◆ **What to work on**
Reproduce word for word the lines in the data below, from the line with "Порядок обработки персональных данных" to the line with "обратной связи", both of those lines included.
=== Section Start ===
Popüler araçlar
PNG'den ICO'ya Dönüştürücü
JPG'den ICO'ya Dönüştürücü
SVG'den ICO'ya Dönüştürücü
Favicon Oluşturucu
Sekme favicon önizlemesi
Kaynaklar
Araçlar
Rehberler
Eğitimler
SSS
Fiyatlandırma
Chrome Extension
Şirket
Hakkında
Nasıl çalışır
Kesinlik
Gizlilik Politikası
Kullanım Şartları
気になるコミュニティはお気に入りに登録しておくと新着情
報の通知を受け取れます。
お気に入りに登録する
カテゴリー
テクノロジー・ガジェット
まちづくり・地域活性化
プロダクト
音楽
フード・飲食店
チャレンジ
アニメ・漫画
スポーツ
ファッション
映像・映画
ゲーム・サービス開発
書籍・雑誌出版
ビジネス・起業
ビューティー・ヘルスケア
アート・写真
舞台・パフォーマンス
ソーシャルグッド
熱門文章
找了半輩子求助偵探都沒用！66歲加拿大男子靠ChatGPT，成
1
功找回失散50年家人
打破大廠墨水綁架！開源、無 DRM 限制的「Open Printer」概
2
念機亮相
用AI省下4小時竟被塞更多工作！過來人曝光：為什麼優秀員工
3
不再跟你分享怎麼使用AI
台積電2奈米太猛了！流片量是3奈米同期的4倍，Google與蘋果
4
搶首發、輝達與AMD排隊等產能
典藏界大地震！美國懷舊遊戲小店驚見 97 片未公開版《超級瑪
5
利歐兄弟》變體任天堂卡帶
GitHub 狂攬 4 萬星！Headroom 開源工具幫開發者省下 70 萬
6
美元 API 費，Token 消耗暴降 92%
=== Section End ===
=== Section Start ===
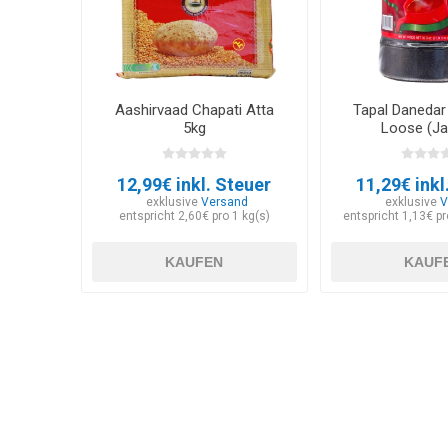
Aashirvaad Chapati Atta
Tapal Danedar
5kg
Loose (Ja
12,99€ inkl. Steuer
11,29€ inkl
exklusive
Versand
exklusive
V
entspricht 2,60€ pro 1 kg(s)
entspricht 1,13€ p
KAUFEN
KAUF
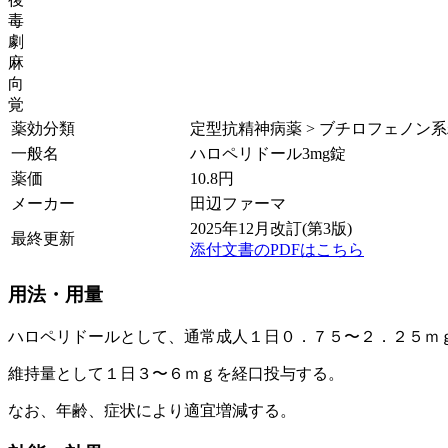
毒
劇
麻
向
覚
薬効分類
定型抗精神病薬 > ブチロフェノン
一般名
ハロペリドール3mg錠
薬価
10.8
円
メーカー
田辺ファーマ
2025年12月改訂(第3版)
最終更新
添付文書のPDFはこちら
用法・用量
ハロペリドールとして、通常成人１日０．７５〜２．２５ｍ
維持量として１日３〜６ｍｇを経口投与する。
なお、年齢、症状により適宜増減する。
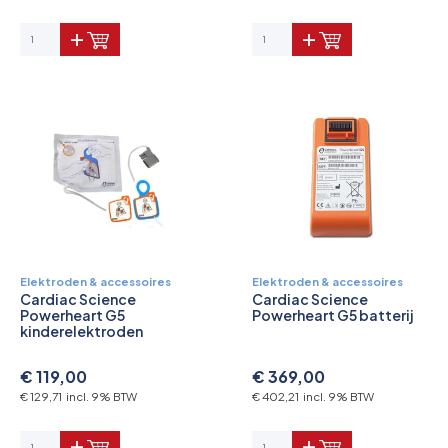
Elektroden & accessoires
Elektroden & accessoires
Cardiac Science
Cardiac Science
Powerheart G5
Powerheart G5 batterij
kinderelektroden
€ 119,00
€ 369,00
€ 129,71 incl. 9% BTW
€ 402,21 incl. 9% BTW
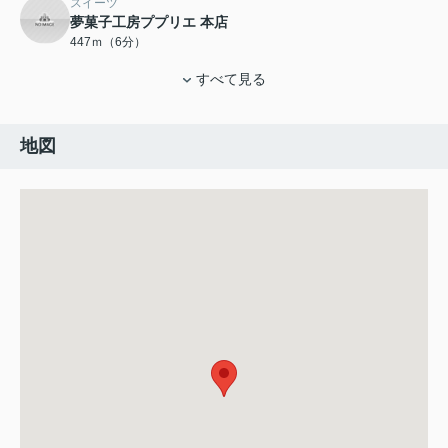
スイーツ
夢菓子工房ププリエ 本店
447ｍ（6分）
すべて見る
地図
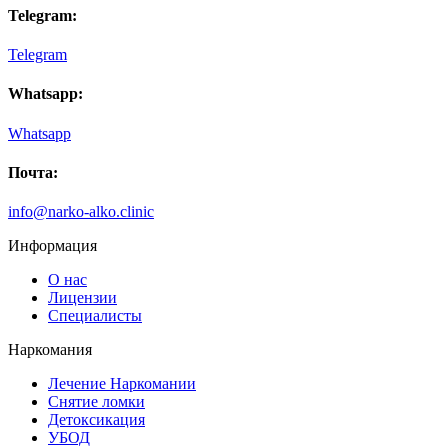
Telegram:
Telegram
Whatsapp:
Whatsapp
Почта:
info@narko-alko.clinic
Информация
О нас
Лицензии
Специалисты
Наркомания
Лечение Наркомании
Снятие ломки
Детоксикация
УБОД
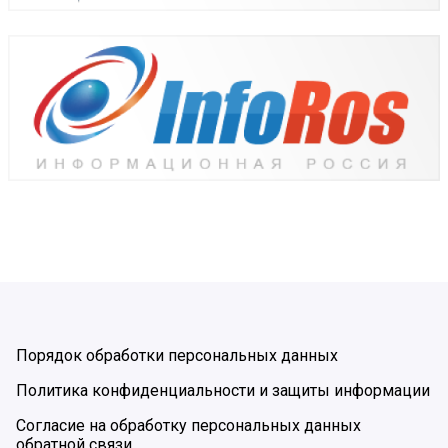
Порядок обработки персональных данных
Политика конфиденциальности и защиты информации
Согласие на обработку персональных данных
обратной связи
=== Section End ===
◆ **Task result**
Порядок обработки персональных данных
Политика конфиденциальности и защиты информации
Согласие на обработку персональных данных
обратной связи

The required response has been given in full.